ARCH/MATHEOS - Winter Ethereal
Auch im Soundcheck: Soundcheck 05/2019
Mehr über Arch/Matheos
- Genre:
- Progressive Metal
- ∅-Note:
- 10.00
- Label:
- MetalBlade (Sony)
- Release:
- 10.05.2019
- Vermillion Moons
- Wanderlust
- Solitary Man
- Wrath Of The Universe
- Tethered
- Straight And Narrow
- Pitch Black Prism
- Never In Your Hands
- Kindred Spirits
Ein Meilenstein.
Ihr kennt das, oder? Ein heiß ersehntes Album steht an, dem ihr mit einer (zu) hohen Erwartungshaltung entgegenfiebert. Nicht selten enttäuscht das Werk dann ein wenig, manchmal erfüllt es die hohen Erwartungen und sehr selten macht es "Bang!", Glückshormone feuerwerken durch euren Körper und ihr wisst nach wenigen Momenten bereits, dass ihr ein ganz besonderes Werk hört. Genau dieses Gefühl hatte ich als "Winter Ethereal" seine erste Runde im virtuellen Player drehte. Und knapp 40 Durchläufe später ist dieses Gefühl mitnichten abgeflaut. Im Gegenteil.
Aber fangen wir vorne an. Fast acht Jahre hat es gedauert, ehe John Arch und Jim Matheos nach dem fulminanten Werk "Sympathetic Resonance" wieder gemeinsam Musik veröffentlichen. Eine Dauer, die kaum überrascht, hatte John Arch doch bereits zum Release damals gesagt, dass es dann ein neues Werk gebe, wenn alle Parameter für diesen Sangesgott und den begnadeten Gitarristen und Songwriter passen würden: Kreativität, Zeit und Lust.
Schon beim ersten Durchlauf fallen einige, ziemlich gravierende Änderungen im Vergleich zum Vorgänger auf. "Winter Ethereal" erscheint vom ersten Ton an harmonischer, organischer, melodischer und abwechslungsreicher als das vorherige Monument. Dies erkennt man bereits an so banalen Dingen wie der Anzahl der Tracks und den Songlängen. Neun Nummern, die zwischen etwas über vier und 13 Minuten lang sind, addieren sich zu 70 Minuten Gesamtspielzeit. Und keine Sekunde davon ist zu viel.
Den Anfang macht das neunminütige Monster 'Vermillion Moons', bei dem die mystischen Gesangsmelodien von John Arch völlig magisch über den melodischen Gitarrenleads von Jim Matheos schweben. Trotz der ausufernden Länge erscheint mir der Song klar strukturiert und ziemlich kompakt, obwohl er eben doch ein progressives Herz hat. Die beiden folgenden 'Wanderlust' und 'Solitary Man' könnten trotz aller Unterschiede auch als kommende Single-Veröffentlichungen herhalten. Bei letzterem wird auch deutlich, dass man bei der Rhythmusarbeit auf diverse Gäste zurückgegriffen hat. Neben ehemaligen und derzeitigen FATES WARNING-Mitgliedern wie Joey Vera, Bobby Jarzombek, Joe DiBiase und Mark Zonder, sind hier auch Steve Di Giorgio, Sean Malone und Schlagzeug-Legende Thomas Lang zu hören. Das tut den Songs merklich gut und sorgt auch dafür, dass "Winter Ethereal" nicht nur nach FATES WARNING klingt.

▶ _GEGEBENES MATERIAL_:
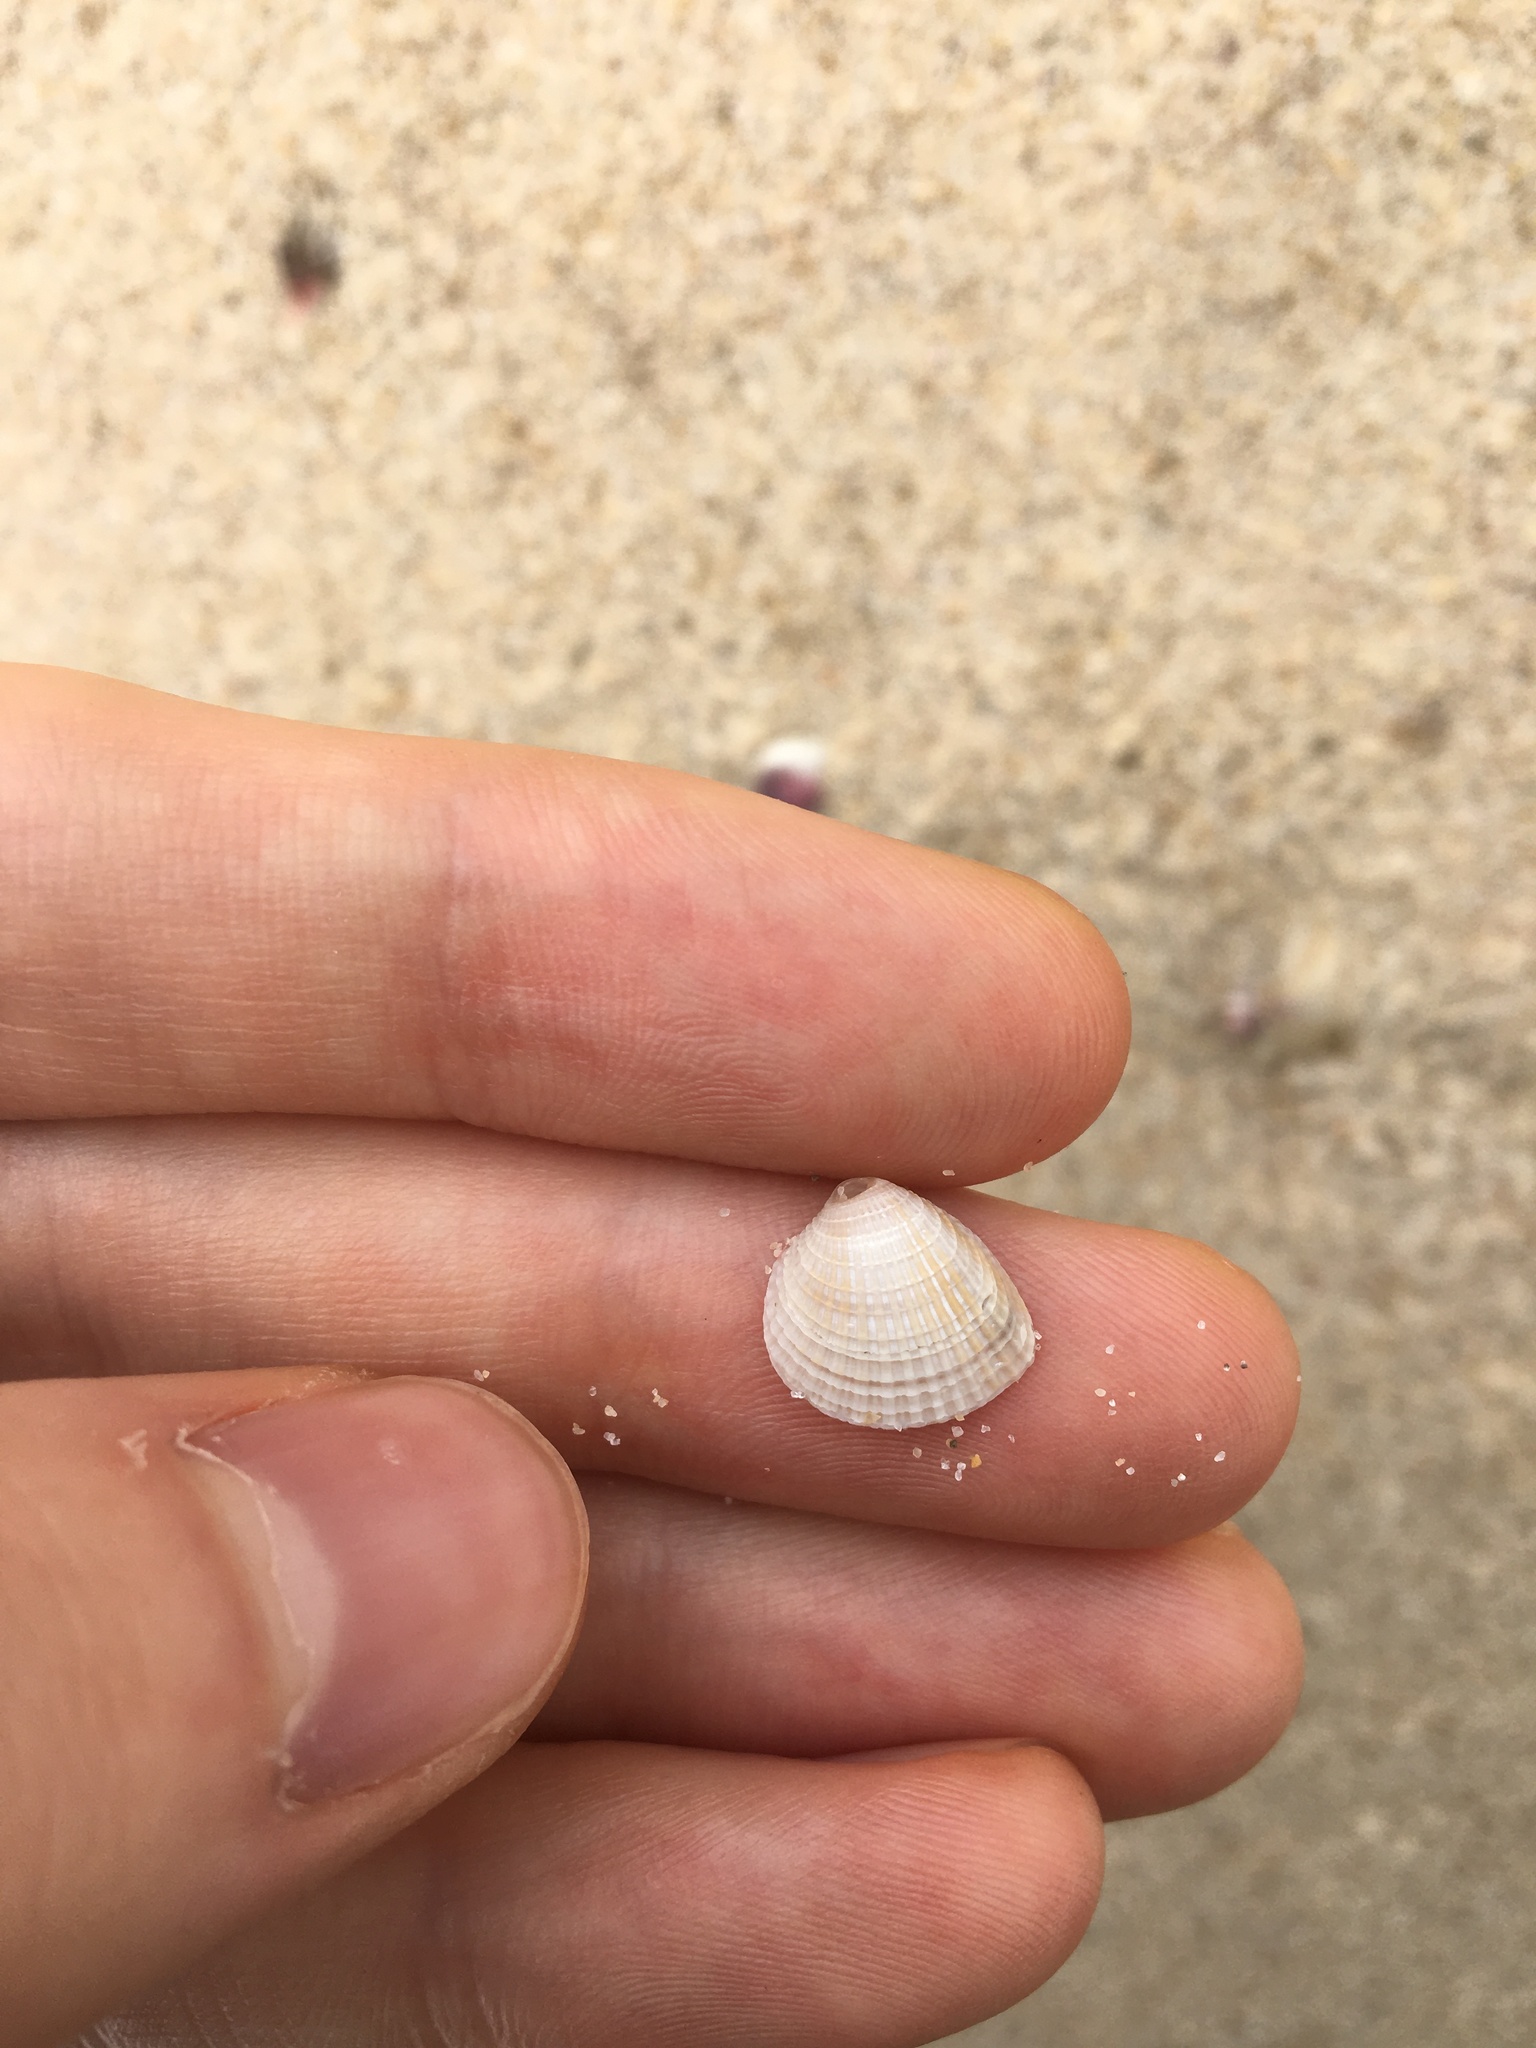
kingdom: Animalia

▶ _DEINE AUFGABE_:
Wie viel Zeit ist laut der Plattenkritik zu „Winter Ethereal“ seit „Sympathetic Resonance“ vergangen, bis John Arch und Jim Matheos wieder gemeinsam Musik veröffentlichen?

▶ _ERWARTETE ANTWORT_:
Fast acht Jahre.